Voci sul Castello, il nutrito simposio sul Castello di Belforte organizzato durante la mattinata dalla costituenda associazione Amici di Belforte al nuovo Centro Parrocchiale del Lazzaretto, è stato una miniera d’oro e di gemme preziose affiorata all’improvviso dove per troppo tempo si era vista solo polvere. La polvere dell’oblio, che il concorso di voci chiamate a rapporto, ognuna autorevole secondo la sua particolare prospettiva – chi per averci vissuto, chi per averlo studiato, chi per averne progettato il recupero, e chi per averne avuto un sentimento poetico – ha rimosso d’un colpo, scoperchiando antichi segreti e riaccendendo speranze. E se tutti gli interventi hanno inteso convergere sul tema della memoria da salvaguardare, vari sono stati i temi che hanno regalato spunti nuovi di riflessione rispetto al passato e addirittura alcuni autentici scoop storici e letterari.
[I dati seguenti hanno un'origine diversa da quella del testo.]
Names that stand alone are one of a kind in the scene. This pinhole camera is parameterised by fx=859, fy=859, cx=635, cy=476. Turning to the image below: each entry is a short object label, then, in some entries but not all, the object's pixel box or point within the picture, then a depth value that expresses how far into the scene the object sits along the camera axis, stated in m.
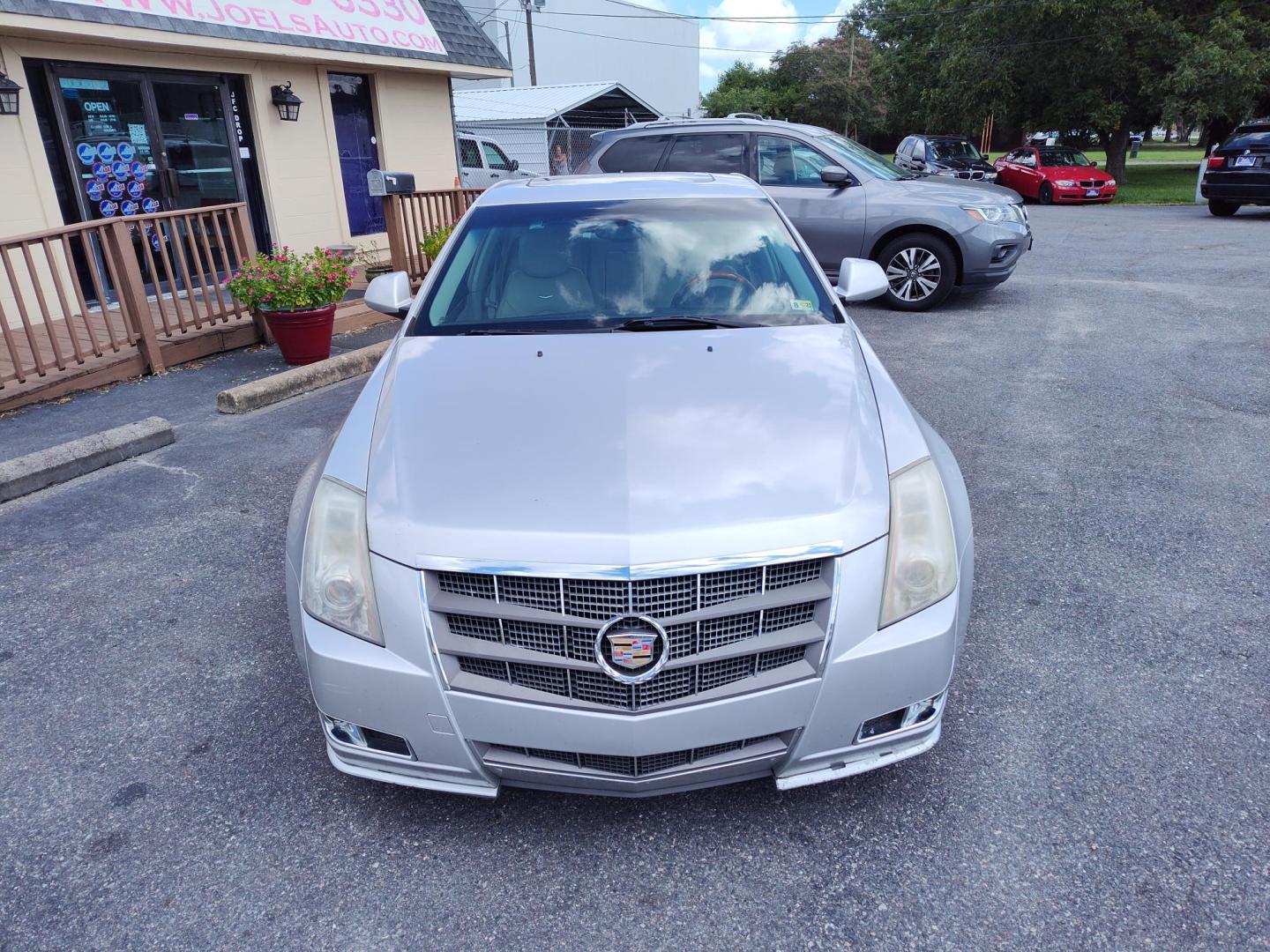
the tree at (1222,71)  20.80
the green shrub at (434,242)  8.91
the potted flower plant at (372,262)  10.60
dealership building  7.75
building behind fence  25.06
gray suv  8.74
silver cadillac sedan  2.10
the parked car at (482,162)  18.44
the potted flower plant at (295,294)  6.88
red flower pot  6.93
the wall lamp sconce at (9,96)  7.26
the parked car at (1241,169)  15.78
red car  21.45
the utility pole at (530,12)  35.47
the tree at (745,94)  61.53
Primo fra tutti, quello emerso dall’intervento del grande storico dell’arte varesina . Il direttore emerito dei Musei Civici nonché presidente del Civico Comitato di Restauro e Tutela della chiesa di Santo Stefano, data la sua motivata sfiducia negli enti preposti a promuovere la salvaguardia dei monumenti storici (a partire dalla Sovrintendenza, per Belforte non è mai stato fatto nulla di concreto), ha lanciato l’idea di concretizzare un civico comitato che operativamente lavori sul doppio filone del recupero della testimonianza storica e della raccolta di fondi provenienti da diverse vie «partendo
dal fatto – ha spiegato – che il castello di Belforte è come se fosse Castelseprio, e abbiamo bisogno di un Bognetti che lo recuperi e dimostri che c’è tutta un’area archeologica da indagare: perché oltre al bellissimo prospetto architettonico di palazzo Biumi, forse di mano del Bernasconi, la storia risale sino all’alto medioevo, anche se di questa realtà evidentemente molto più complessa ad oggi non sappiamo niente».
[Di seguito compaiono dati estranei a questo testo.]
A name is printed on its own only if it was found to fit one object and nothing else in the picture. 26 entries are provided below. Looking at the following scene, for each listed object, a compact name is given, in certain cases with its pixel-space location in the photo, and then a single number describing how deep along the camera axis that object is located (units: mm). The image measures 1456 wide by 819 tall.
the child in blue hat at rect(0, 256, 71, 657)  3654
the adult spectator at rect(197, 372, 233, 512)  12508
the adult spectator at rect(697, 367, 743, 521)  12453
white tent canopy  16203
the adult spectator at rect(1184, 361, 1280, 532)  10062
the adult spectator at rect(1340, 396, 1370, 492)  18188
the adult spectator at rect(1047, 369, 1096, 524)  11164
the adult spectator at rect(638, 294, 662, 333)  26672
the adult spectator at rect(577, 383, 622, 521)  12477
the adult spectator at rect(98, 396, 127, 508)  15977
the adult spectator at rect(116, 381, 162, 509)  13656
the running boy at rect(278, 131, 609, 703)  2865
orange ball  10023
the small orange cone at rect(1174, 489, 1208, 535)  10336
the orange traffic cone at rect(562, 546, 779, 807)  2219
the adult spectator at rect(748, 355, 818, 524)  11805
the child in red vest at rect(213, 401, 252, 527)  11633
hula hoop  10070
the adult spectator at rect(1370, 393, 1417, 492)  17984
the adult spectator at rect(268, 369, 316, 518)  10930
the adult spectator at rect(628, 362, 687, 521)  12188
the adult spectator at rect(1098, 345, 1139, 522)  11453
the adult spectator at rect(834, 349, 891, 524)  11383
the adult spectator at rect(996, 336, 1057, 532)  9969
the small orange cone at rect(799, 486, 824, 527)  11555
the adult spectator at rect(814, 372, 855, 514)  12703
Allo stesso modo degna di rilievo è stata la scoperta del professor , che indagando negli archivi storici diocesani ha scovato un’autentica chicca rileggendo un documento fiscale del 1572 in cui si evince che il “Comunis Belforte”, in quanto parte del “Comunis” di Biumo, era tenuto a corrispondergli le tasse: emerge quindi che i contadini che abitavano il Castello – i cognomi sono i medesimi di quelli di oggi: Vanetti, Ronco, Rossi… – erano già una piccola comunità organizzata.